There have been no formal diplomatic relations between the U.S. and Iran for decades, and not much interaction among the people of the two countries. But as VOA's Cathryn Curtis reports, the Bush administration is reaching out to Iranians in a new but controversial way.
The war of words escalates between the U.S. and Iran:
"We will not allow Iran to have a nuclear weapon," declared Vice President Dick Cheney recently.
"If the United States wishes to choose that path, let the ball roll," replied Javad Vaeidi, Deputy Secretary of Iran's Supreme National Council.
Amid the rising bilateral tensions, U.S. Secretary of State Condoleezza Rice recently explained to the U.S. Congress what the Bush administration is doing to reach out to the Iranian people.
"We have also proposed that we would be able to support non-governmental organizations that can function in Iran, and in many ways, most importantly, to improve and increase our educational and cultural outreach to the people of Iran," said the secretary.
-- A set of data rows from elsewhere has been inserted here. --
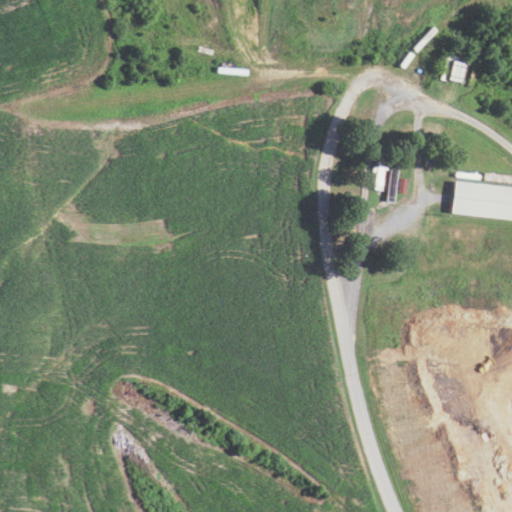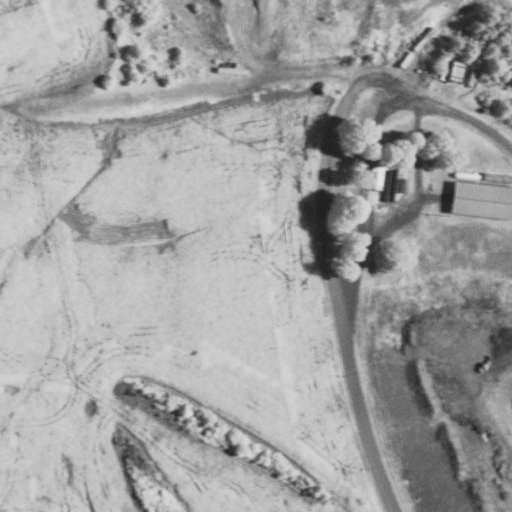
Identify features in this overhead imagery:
building: (455, 70)
road: (372, 73)
building: (403, 148)
building: (379, 171)
building: (497, 178)
building: (392, 181)
building: (482, 199)
building: (479, 200)
crop: (160, 300)
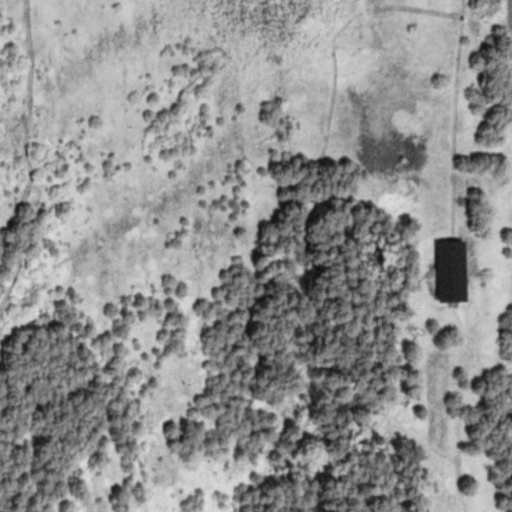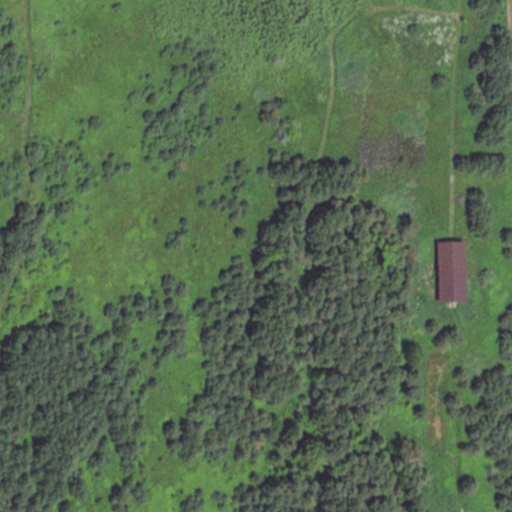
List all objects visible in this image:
building: (455, 269)
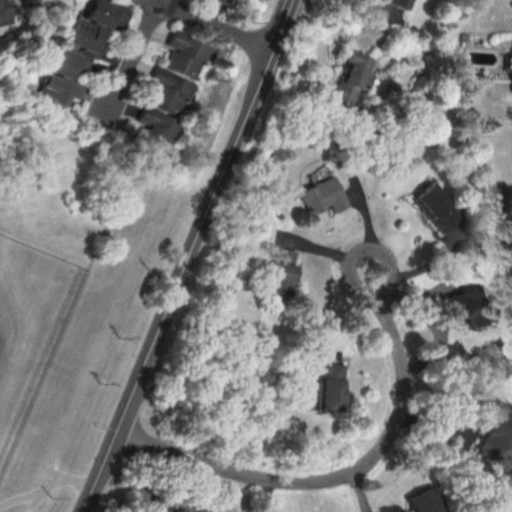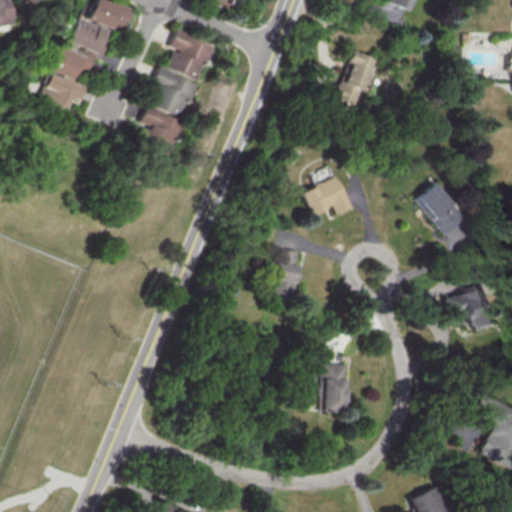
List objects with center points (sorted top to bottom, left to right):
building: (18, 1)
building: (215, 2)
building: (402, 3)
building: (3, 12)
building: (103, 14)
road: (212, 26)
building: (183, 54)
road: (133, 58)
building: (70, 62)
building: (351, 76)
building: (168, 91)
building: (157, 129)
building: (323, 195)
building: (435, 206)
road: (189, 256)
building: (282, 275)
building: (470, 306)
building: (333, 387)
building: (495, 429)
road: (343, 477)
building: (425, 500)
building: (163, 508)
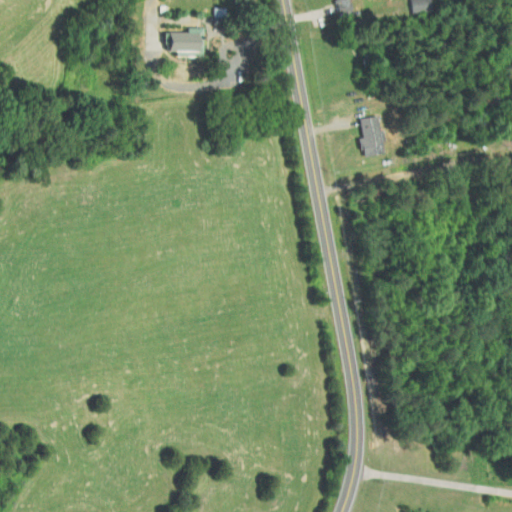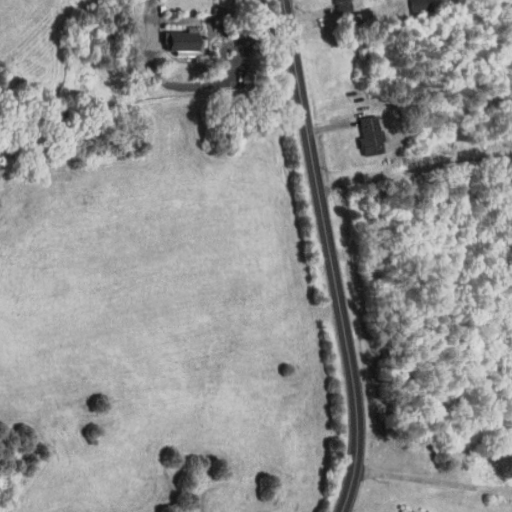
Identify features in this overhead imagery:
building: (342, 9)
building: (167, 47)
road: (329, 62)
road: (198, 87)
building: (366, 135)
road: (341, 140)
road: (417, 168)
road: (334, 255)
road: (363, 255)
road: (386, 446)
road: (433, 483)
road: (355, 510)
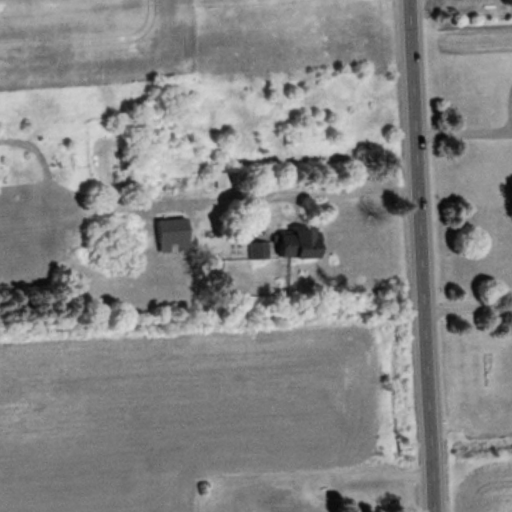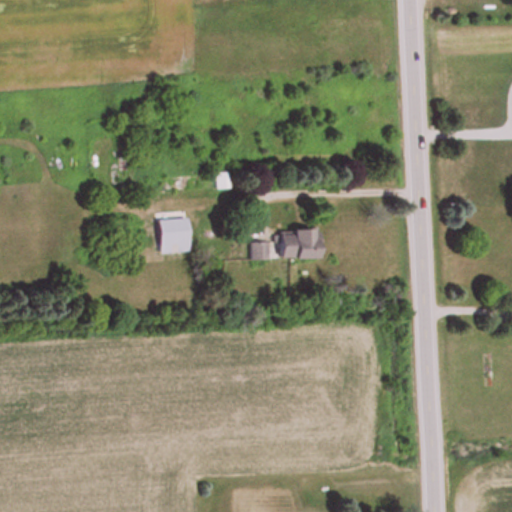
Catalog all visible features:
road: (460, 121)
building: (123, 178)
building: (179, 185)
road: (336, 190)
building: (168, 238)
building: (290, 246)
building: (255, 252)
road: (415, 255)
road: (465, 307)
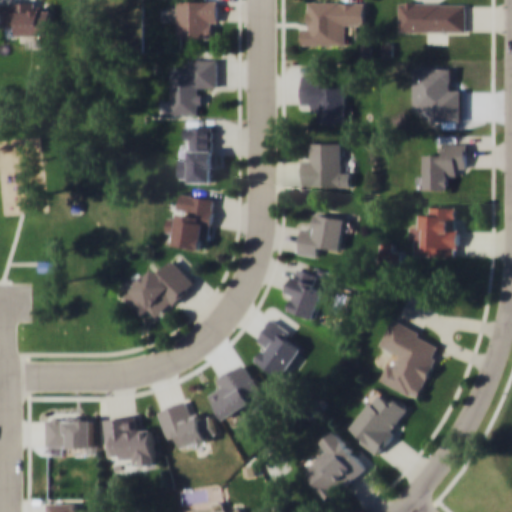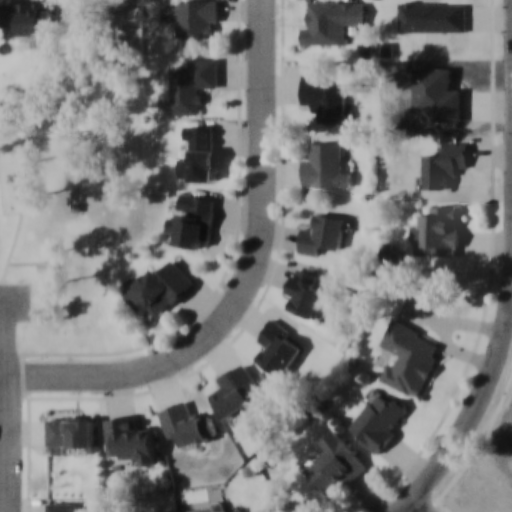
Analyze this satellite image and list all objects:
building: (432, 15)
building: (433, 16)
building: (26, 18)
building: (27, 18)
building: (198, 18)
building: (198, 18)
building: (332, 20)
building: (332, 20)
building: (193, 84)
building: (194, 84)
building: (326, 96)
building: (326, 97)
building: (200, 153)
building: (201, 154)
building: (444, 164)
building: (445, 164)
building: (325, 166)
building: (325, 166)
park: (65, 204)
building: (194, 220)
building: (195, 220)
building: (437, 231)
building: (438, 232)
building: (323, 233)
building: (323, 234)
road: (253, 279)
building: (162, 287)
building: (163, 288)
building: (306, 291)
building: (307, 292)
building: (279, 348)
building: (280, 348)
building: (409, 357)
building: (410, 357)
building: (380, 421)
building: (380, 421)
road: (469, 423)
building: (187, 424)
building: (188, 424)
building: (71, 431)
building: (71, 431)
building: (131, 439)
building: (132, 439)
road: (13, 446)
building: (335, 465)
building: (336, 465)
building: (63, 506)
building: (63, 506)
road: (404, 506)
building: (211, 508)
building: (211, 508)
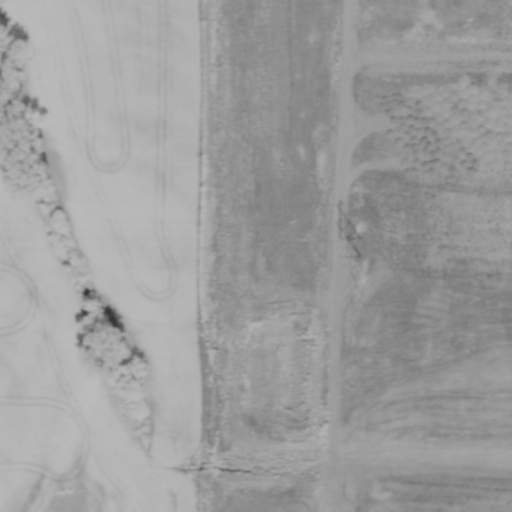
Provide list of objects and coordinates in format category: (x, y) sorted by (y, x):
power tower: (358, 236)
crop: (109, 258)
It is part of what the Bush administration calls "democracy building". The State Department is asking for 15 million additional dollars to support Iranian civic groups and non-governmental organizations, or NGOs, this year.
The news has been welcomed by many who work for American NGOs.
"It's positive because it is important to engage Iran," says Zahir Janmohamed, who directs the human rights programs in the Middle East for Amnesty International. He warns that Iran is a particularly tricky place for American groups to work.
"In Iran there's already a climate in which people who are expressing dissent or expressing opinions other than the government's, the Iranian government line, are already vulnerable groups."
He says the American money filtering into Iran could put Iranian lives at risk.
"What I'm concerned about is U.S. government money creating a climate of suspicion in which, you know, the government has been known to execute people for what they deem as betrayal, what they deem as conspiring with outside sources," he told us.
"If the United States is seen as supporting particular individuals or particular groups, especially at this time, that could place these individuals and these organizations and these individuals further at risk," adds John Calabrese, with the Middle East Institute, a research group based in Washington, D.C. He believes more U.S. contact with Iranians is generally a good idea.
"It's healthy and it's essential for there to be multiple, sustained channels of cultural interaction. Those bridges are indispensable. If they don't bear fruit now, they will bear fruit later."
For the U.S. government, the bridges are intended to bypass the Iranian government, which it is seeking to isolate.
"There is nothing more important that we not isolate the Iranian people, and these programs are, in many ways, critical to not isolating the Iranian people," said Secretary Rice.
The State Department is already accepting applications from NGOs and individuals interested in obtaining U.S. funds to work with the Iranian people.
That could include factions from the Iranian exile community, which is deeply divided.
Calabrese worries that if Iranians think the program is being driven by one faction, they could be reluctant to accept U.S. help, and Iran's government could benefit.
"Not only will they be more cautious than they otherwise would, with good reason, but that will be seized and exploited by the regime and its supporters to taint everything that we do."
The democracy-building program is just one part of a larger effort by the U.S. to communicate with Iranians. The State Department is also creating a new bureau for Iran in its Washington headquarters, and plans to increase television broadcasts to the region as well.